Die Anforderungen in Stuttgart sind im Vergleich zu ihrer Tätigkeit in Mannheim gigantisch.
Auf bildungspolitischer Ebene sei in den letzten zehn Jahren viel schief gelaufen. Da sei von Warminski-Leitheußer schon viel erwartet worden. Vielleicht habe sie getan was sie konnte, konnte dem Druck aber nicht standhalten, vermutet der Grünen-Politiker.
Auch eine gewisse Schludrigkeit und fehlende Motivation warf man Warminski-Leitheußer in den vergangenen Monaten immer wieder vor, die sich beispielsweise durch Zuspätkommen äußerte.
Dieser Schritt ist sehr schmerzhaft für mich, denn ich brenne für die Bildungspolitik und werde mich auch weiter für ein gerechtes Schulsystem einsetzen,
erklärte Warminski-Leitheußer und zog die Reißleine. Nachdem sie in der vergangenen Woche noch per Pressemitteilung positive Bilanz zog, nun also der Rücktritt. In einer Mitteilung vom 4. Januar sprach Warminski-Leitheußer davon, dass das Kultusministerium sein „Versprechen gehalten“ habe und nun „weiterhin mit aller Kraft“ die Ziele einer Chancengleichheit beim Bildungsangebot verfolgen werde.
Rücktritt war zu erwarten
Das Kultusministerium wird dies tun, allerdings ohne die 49-Jährige. Die Frage nach einem Nachfolger könnte schnell geklärt sein. Allem Anschein nach soll der Parlamentarische Geschäftsführer der SPD-Landtagsfraktion, Andreas Stoch, werden. Der gebürtige Heidenheimer ist ein eher unauffälliger Zeitgenosse. Die Biografie lupenrein. Stoch ist einer, der es schon immer zu etwas bringen wollte. Während der EnBW-Affäre hatte er als Obmann im Untersuchungsausschuss auf sich aufmerksam gemacht. Nun könnte der studierte Jurist, trotz nicht vorhandener bildungspolitischer Erfahrung, das Amt im Kultusministers übernehmen.
Stoch ist seit 2009 Abgeordneter im Landtag, verheiratet und Vater von vier Kindern. Bei einem ersten Pressetermin gestern Mittag sagte er, er wolle vor allem für eine bessere Vermittlung der Bildungspolitik sorgen und die Fachleute im Ministerium stärker einbinden.
Sie können davon ausgehen, dass ich ein Teamplayer bin.
Der 43-Jährige will seine mangelnde Erfahrung durch einen klaren Blick für Analysen wett machen.

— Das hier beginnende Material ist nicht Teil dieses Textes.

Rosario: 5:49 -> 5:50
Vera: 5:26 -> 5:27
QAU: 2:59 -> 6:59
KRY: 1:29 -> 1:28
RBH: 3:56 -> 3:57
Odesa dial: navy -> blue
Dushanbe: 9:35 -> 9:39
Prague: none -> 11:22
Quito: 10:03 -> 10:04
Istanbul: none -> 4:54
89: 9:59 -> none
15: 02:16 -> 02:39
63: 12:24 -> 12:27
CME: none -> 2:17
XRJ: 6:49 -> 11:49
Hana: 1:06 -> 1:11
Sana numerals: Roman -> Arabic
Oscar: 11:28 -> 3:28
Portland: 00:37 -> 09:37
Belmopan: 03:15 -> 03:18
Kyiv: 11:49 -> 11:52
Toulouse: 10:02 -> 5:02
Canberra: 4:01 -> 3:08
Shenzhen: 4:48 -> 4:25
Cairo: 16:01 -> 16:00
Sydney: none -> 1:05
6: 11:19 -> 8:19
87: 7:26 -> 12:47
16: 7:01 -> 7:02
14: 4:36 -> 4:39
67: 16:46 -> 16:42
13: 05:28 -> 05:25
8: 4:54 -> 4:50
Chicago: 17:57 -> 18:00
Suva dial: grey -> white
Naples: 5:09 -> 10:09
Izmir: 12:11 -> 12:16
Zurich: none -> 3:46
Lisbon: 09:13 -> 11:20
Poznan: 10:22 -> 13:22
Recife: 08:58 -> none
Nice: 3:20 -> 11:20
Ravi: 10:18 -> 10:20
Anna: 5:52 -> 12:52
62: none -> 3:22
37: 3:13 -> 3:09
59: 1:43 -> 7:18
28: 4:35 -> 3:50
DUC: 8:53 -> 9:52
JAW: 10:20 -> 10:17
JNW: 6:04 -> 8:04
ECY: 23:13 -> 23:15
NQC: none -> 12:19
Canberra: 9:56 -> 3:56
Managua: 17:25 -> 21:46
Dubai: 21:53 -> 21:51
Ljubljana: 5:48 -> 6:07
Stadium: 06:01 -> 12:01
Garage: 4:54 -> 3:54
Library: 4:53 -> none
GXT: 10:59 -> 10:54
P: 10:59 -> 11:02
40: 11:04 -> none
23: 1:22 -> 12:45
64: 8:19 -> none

Der Blick eines ausgebildeten Pädagogen, sei in diesem Politikfeld nicht weniger wichtig als der eines Kommunalpolitikers, so Stoch. Er ist sich sicher:
Wir werden zueinanderfinden.
Er wolle die Stärken des Mammutressorts, das kurz vor Weihnachten aus dem Neuen Schloss in die unweit gelegene Thouretstraße in Stuttgart umgezogen ist, fördern und nutzen.
Neue Hoffnung für die Bildungspolitik?
Der stellvertretende Ministerpräsident und SPD-Landesvorsitzender Nils Schmid und Fraktionschef Claus Schmiedel bekräftigten allerdings, dass sich an dem bildungspolitischen Grundkurs des Landes Baden-Württemberg auch bei einem Amtswechsel ohnehin nichts ändern werde.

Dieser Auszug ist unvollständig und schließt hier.